Beer May Be More Rewarding Than Wine for the American Worker

Workers gather in the brewhouse at Brooklyn Brewery on Oct. 23, 2012

Photograph by Mario Tama/Getty Images

Workers gather in the brewhouse at Brooklyn Brewery on Oct. 23, 2012

Anyone who’s spent much time in the beer aisle of their local supermarket, liquor store, or bodega has probably noticed that the number of U.S. beer makers has multiplied in recent years. A new Census Bureau report confirms it: There were 869 breweries in the U.S. in 2012, more than double the number in 2007. Wine drinkers have also enjoyed the fruits of an increase in producers, with the number of U.S. wineries jumping 34 percent over the same period.

Not all adult beverages are equal—at least not in the eyes of the American worker. On average, U.S. breweries paid higher salaries and benefits than wineries did in 2012.
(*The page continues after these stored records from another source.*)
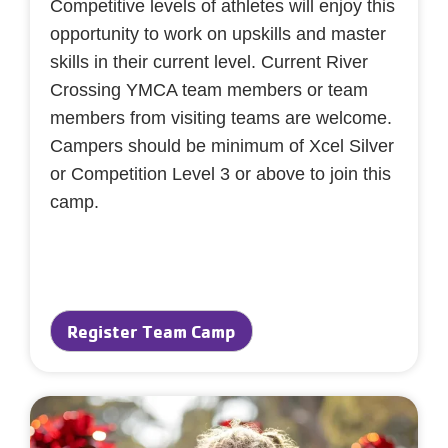
Competitive levels of athletes will enjoy this
opportunity to work on upskills and master
skills in their current level. Current River
Crossing YMCA team members or team
members from visiting teams are welcome.
Campers should be minimum of Xcel Silver
or Competition Level 3 or above to join this
camp.
Register Team Camp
Breweries also paid a higher percentage of their sales in taxes. Still, there’s plenty that the data doesn’t tell us. The government’s definition of a winery includes businesses that grow grapes and manufacture wine. That means the vino workforce probably counts a lot of low-paid agricultural workers. Breweries buy their grains from suppliers, so the people who harvest the raw materials aren’t captured on beer makers’ payrolls. Nor does the Census explain how mega-breweries such as Anheuser-Busch InBev (BUD) or Molson Coors Brewing (TAP) affect pay in the beer business.

Still, the data send a clear-enough prompt to tipplers who believe their consumer choices should not only taste great but also support the U.S. economy: Drink beer.